Classified

Classified

While Professor Longhair and Dr John may be better known NOLA piano players, neither of those angular individuals were as brilliantly talented nor as personally eccentric as James Carroll Booker III. This 1982 collection, the story of whose recording is almost as good as what's on the record, may well be his masterpiece. After many postponements and two entirely wasted days of a three -ay recording session, Booker showed up early and in roughly four hours, his left hand flying up and down the keys, cut this glorious example of New Orleans piano at it's very weirdest.
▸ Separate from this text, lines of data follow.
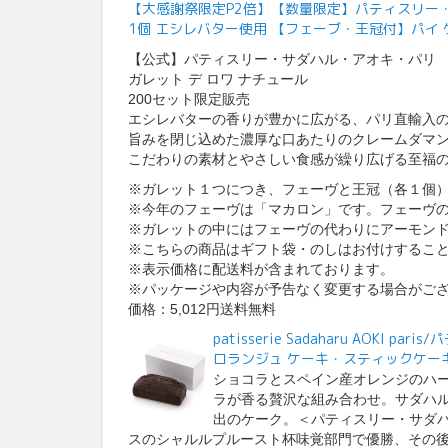
【大感謝祭限定P2倍】【数量限定】パティスリー・
1個 エシレバター使用 【フェーブ・王冠付】パイ ケ
【公式】パティスリー・サダハル・アオキ・パリ
ガレット デ ロワ ナチュール
200セット限定販売
エシレバターの香りが豊かに広がる、パリ直輸入
旨みを閉じ込めた濃厚な口あたりのクレームダマ
こだわりの素材とやさしい食感が繰り広げる至福
※ガレット１つにつき、フェーヴと王冠（各１個
※今年のフェーヴは「マカロン」です。フェーヴ
※ガレットの中にはフェーヴの代わりにアーモン
※こちらの商品はギフト袋・のしはお付けするこ
※表示価格に配送料が含まれております。
※パッケージや内容が予告なく変更する場合がご
価格：5,012円送料無料
patisserie Sadaharu AOK
ロランジュ ケーキ・スティックケー
ショコラとスペイン産オレンジのハ
ラが香る贅沢な組み合わせ。サダハ
出のケーク。＜パティスリー・サダハル
スのシャルルプルースト杯味覚部門で優勝、その後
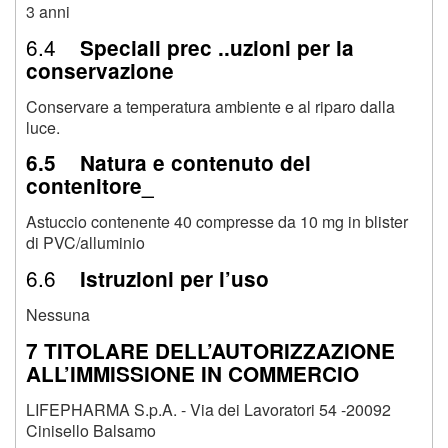
3 anni
6.4
Speciali prec ..uzioni per la
conservazione
Conservare a temperatura ambiente e al riparo dalla
luce.
6.5 Natura e contenuto del
contenitore_
Astuccio contenente 40 compresse da 10 mg in blister
di PVC/alluminio
6.6
Istruzioni per l’uso
Nessuna
7 TITOLARE DELL’AUTORIZZAZIONE
ALL’IMMISSIONE IN COMMERCIO
LIFEPHARMA S.p.A. - Via dei Lavoratori 54 -20092
Cinisello Balsamo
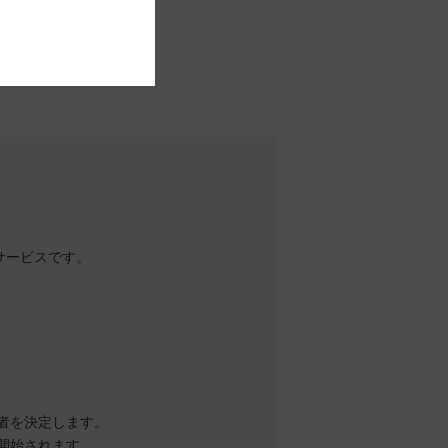
サービスです。
者を決定します。
開始されます。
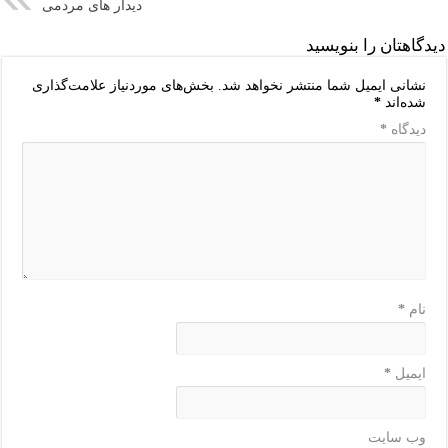
دیدار های مردمی
دیدگاهتان را بنویسید
نشانی ایمیل شما منتشر نخواهد شد.
بخش‌های موردنیاز علامت‌گذاری
شده‌اند
*
دیدگاه
*
نام
*
ایمیل
*
وب‌ سایت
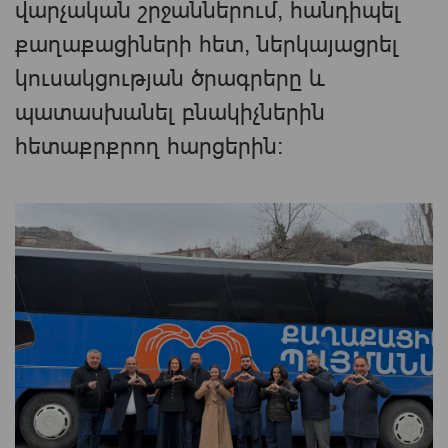
վարչական շրջաններում, հանդիպել
քաղաքացիների հետ, ներկայացրել
կուսակցության ծրագրերը և
պատասխանել բնակիչներին
հետաքրքրող հարցերին։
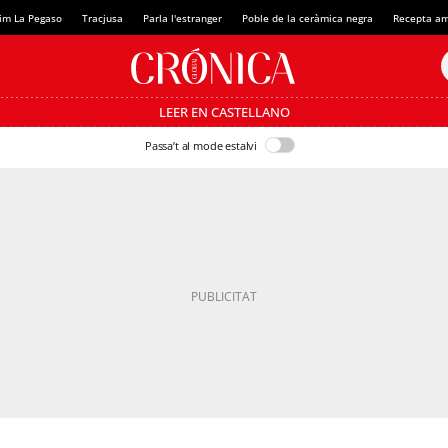
im La Pegaso
Tracjusa
Parla l'estranger
Poble de la ceràmica negra
Recepta am
LEER EN CASTELLANO
Passa’t al mode estalvi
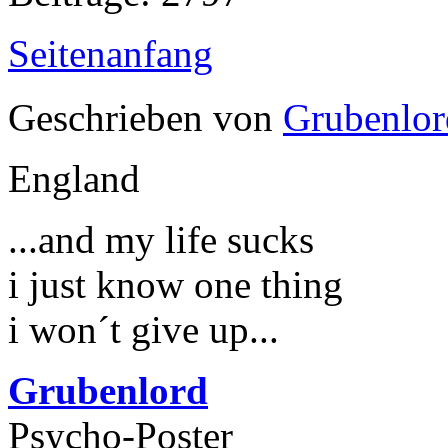
Seitenanfang
Geschrieben von
Grubenlor
England
...and my life sucks
i just know one thing
i won´t give up...
Grubenlord
Psycho-Poster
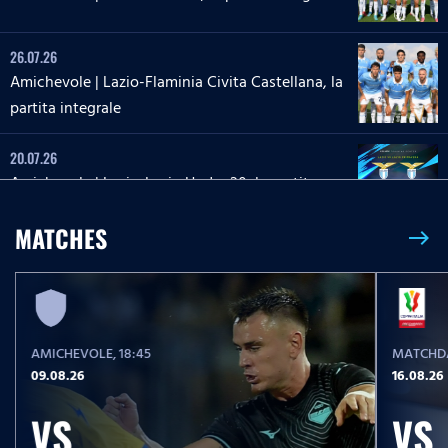
26.07.26
Amichevole | Lazio-Flaminia Civita Castellana, la
partita integrale
20.07.26
Amichevole | Lazio-Lazio Under 20, la partita
integrale
MATCHES
east
26.05.26
26 maggio 2013 | Roma-Lazio, la partita integrale
AMICHEVOLE
, 18:45
MATCHDA
23.05.26
09.08.26
16.08.26
Serie A Enilive | Lazio-Pisa, la partita integrale
VS
VS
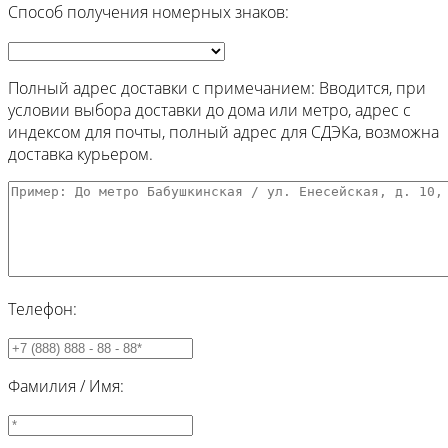
Способ получения номерных знаков:
Полный адрес доставки с примечанием: Вводится, при
условии выбора доставки до дома или метро, адрес с
индексом для почты, полный адрес для СДЭКа, возможна
доставка курьером.
Телефон:
Фамилия / Имя:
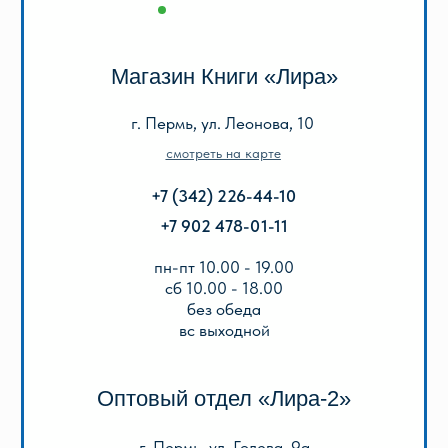
пн-пт 9.00 - 18.00
без обеда
сб, вс выходной
КАТАЛОГ
Акции
Популярные
Для школы
Для дошкольников
Игры, пазлы, канцтовары
О Перми и Пермском крае
Все товары
ИНФОРМАЦИЯ
О нас
Отзывы
Реквизиты
Оплата и доставка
While a quartet was on hand, including the great New Orleans tenor saxman and Booker intimate, Alvin "Red" Tyler, this is really a solo date. You can practically see the one-eyed pianist smiling during a laid-back rendition of Roger Miller's "King of The Road," that borrows more than a hint of Ray Charles's successful way with country music. Leiber and Stoller's "Hound Dog" is remade as a rolling piano blues, and even the covered-to-death "Lawdy Miss Clawdy" is slowed down and turned inside out. On "Swedish Rhapsody" he pulls out the stops and convincingly struts his florid classical chops. Finally, on the title track, he answers critics while also having a little fun with his autobiography: "Some say I'm crazy/Some say I'm dumb/That doesn't mean they know where I'm coming from."